The whole passion story reminds us that the type of authority of Jesus is different from that of a worldly authority, the type that people seek at all cost; they will snatch it, hold tightly to it and run away with it. Christ emptied himself and became the servant of all. We need this spirit if we are to be “one people healed of all division” and bring an end to the war, violence, selfishness, injustice and conspiracies which divide us. We can treat the “passion of Jesus” in a way that we force a certain sense of grief upon ourselves, blaming our personal sin for Jesus’ death. However, more importantly, we are called to connect Jesus’ experience to our own experience today – an experience that includes life and death, injustice and injustice, violence and peace. We cannot contemplate Jesus’ suffering without contemplating the suffering of our world and its people.

RELATED: HOMILY FOR PALM SUNDAY YEAR A

I feel this was why the crowd outside of Jerusalem were excited even though Jesus has no military, economic, or political power. He is a simple human being with no significant material assets. If there is any excitement at all for us, we should ask “why”? As we begin to enter the Holy Week experience, shouldn’t we be ready to give up certain attitudes? [After all Jesus is about to be killed.] Shouldn’t we be discouraged by the human situation today – by war, violence of all sorts, selfishness, failure, injustice, discrimination, poverty, inequality, conspiracy theories, etc.? Do we really want to or need to remember the pain and the sorrow that we see in the passion of Christ?

There was an excitement in Jerusalem at the time of Jesus. If we are excited today, is it a sense of excitement because God is among us and part of our human situation?

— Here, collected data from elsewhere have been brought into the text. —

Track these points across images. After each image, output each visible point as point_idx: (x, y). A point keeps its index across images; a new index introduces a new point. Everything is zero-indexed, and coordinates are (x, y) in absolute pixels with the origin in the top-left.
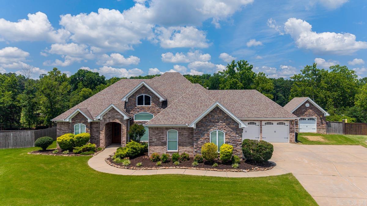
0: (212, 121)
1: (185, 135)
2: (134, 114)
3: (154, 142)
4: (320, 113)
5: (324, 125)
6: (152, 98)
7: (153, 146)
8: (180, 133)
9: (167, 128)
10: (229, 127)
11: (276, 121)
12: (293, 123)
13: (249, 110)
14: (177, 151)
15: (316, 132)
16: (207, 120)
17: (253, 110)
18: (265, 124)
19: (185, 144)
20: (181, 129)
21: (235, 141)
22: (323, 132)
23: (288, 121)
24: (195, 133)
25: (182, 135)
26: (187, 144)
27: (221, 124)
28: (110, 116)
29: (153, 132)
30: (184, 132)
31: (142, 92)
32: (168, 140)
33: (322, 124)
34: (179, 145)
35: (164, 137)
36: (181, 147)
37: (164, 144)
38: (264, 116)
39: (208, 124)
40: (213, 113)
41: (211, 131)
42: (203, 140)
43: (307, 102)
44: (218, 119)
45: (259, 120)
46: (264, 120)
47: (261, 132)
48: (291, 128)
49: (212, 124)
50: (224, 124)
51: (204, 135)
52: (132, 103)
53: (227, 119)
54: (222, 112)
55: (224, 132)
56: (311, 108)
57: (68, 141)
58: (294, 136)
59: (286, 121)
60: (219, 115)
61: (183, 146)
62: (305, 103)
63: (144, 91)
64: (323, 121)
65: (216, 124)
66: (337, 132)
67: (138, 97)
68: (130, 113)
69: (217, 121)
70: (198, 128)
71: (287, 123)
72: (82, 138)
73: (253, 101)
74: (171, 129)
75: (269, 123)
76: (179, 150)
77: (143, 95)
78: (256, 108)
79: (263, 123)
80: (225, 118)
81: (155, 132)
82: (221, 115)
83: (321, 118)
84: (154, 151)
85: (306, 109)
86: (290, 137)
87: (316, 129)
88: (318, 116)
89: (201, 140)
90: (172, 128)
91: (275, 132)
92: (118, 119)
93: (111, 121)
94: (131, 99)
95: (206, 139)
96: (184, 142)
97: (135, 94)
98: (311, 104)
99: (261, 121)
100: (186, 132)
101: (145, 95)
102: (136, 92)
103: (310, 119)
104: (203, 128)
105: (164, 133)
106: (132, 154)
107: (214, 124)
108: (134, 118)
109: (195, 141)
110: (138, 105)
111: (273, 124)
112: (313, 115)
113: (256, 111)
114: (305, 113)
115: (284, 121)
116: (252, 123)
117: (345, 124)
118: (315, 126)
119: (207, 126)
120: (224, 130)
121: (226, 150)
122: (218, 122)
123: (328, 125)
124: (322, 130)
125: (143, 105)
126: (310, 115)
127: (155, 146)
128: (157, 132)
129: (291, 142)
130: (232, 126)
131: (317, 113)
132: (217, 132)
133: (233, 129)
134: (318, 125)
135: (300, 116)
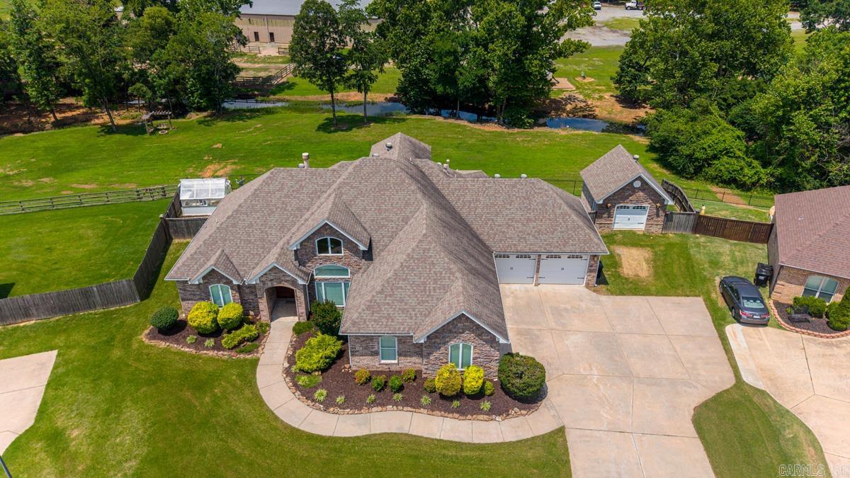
2: (312, 267)
3: (359, 352)
4: (656, 198)
5: (662, 219)
6: (344, 243)
7: (359, 356)
8: (402, 340)
10: (480, 339)
11: (566, 253)
13: (520, 232)
14: (396, 361)
15: (643, 229)
16: (446, 331)
18: (547, 257)
21: (488, 356)
22: (656, 229)
23: (587, 253)
24: (425, 347)
25: (404, 343)
26: (411, 354)
27: (468, 335)
28: (272, 278)
29: (357, 339)
31: (325, 233)
32: (380, 349)
33: (658, 216)
34: (400, 355)
35: (374, 346)
36: (402, 358)
37: (376, 353)
39: (448, 335)
40: (455, 322)
41: (451, 344)
42: (438, 355)
43: (639, 178)
44: (463, 329)
46: (546, 252)
48: (590, 266)
49: (453, 335)
50: (472, 335)
51: (439, 349)
52: (307, 250)
53: (477, 328)
54: (470, 320)
55: (472, 345)
56: (643, 190)
58: (593, 277)
59: (585, 253)
60: (464, 325)
61: (405, 356)
63: (328, 231)
64: (661, 213)
65: (460, 335)
66: (682, 229)
67: (317, 241)
68: (307, 265)
69: (461, 331)
70: (429, 343)
71: (586, 257)
72: (232, 319)
73: (530, 209)
75: (554, 257)
76: (400, 361)
77: (327, 239)
79: (544, 256)
80: (474, 328)
82: (467, 324)
83: (658, 206)
84: (360, 362)
85: (634, 190)
86: (586, 278)
87: (644, 225)
88: (653, 204)
89: (434, 354)
92: (285, 282)
93: (276, 284)
94: (306, 244)
95: (442, 353)
96: (408, 351)
97: (311, 237)
98: (644, 182)
99: (540, 253)
101: (331, 239)
102: (314, 234)
103: (638, 208)
104: (438, 341)
105: (375, 340)
107: (456, 335)
108: (314, 273)
110: (319, 253)
111: (560, 257)
112: (643, 202)
114: (631, 198)
115: (581, 253)
116: (522, 256)
117: (700, 217)
118: (644, 218)
119: (445, 337)
120: (472, 342)
122: (463, 333)
123: (669, 218)
124: (654, 226)
125: (328, 253)
126: (638, 201)
127: (362, 356)
128: (362, 339)
129: (587, 285)
130: (484, 338)
131: (652, 198)
132: (461, 345)
133: (486, 342)
134: (650, 218)
135: (620, 203)
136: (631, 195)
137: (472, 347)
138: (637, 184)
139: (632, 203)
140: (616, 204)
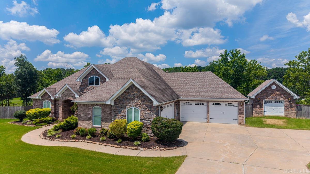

Is it a sense that God is with us in the midst of all the suffering and injustice? Is it a sense that God is present in the midst of our deepest longings and dreams? Is it a sense that God is present in the midst of our deepest struggle for what is right? Is it a sense that God is here in the midst of the great story of liberation and freedom? Is it a sense that God is calling us to work for liberation and justice? Is it a sense that apparent defeat is not the final word?

Whatever our answers may be, there is someone from God to tell us that we are not forgotten; indeed, God loves us. Jesus, the one with authority, has recognized us, healed our afflictions, and forgiven our sins. The crowd outside of Jerusalem know too that Jesus is a Galilean, an outsider, one of their own, raised up by God. So we should ask ourselves “are we part of the outsiders who are seeking Jesus or are we with the insiders still trying to control him? Just as individual nations and their leaders are seeking to control the world now. Although the gospel passion has an evil crowd, we must read the passion story to find out that God sent his only Son to die for everyone’s sins; yes, and even for the sins of the crowd that put him to death. And we will be assured of this when we wait for Easter Mass next Sunday to celebrate Jesus’ resurrection from the dead, something that no one else ever did.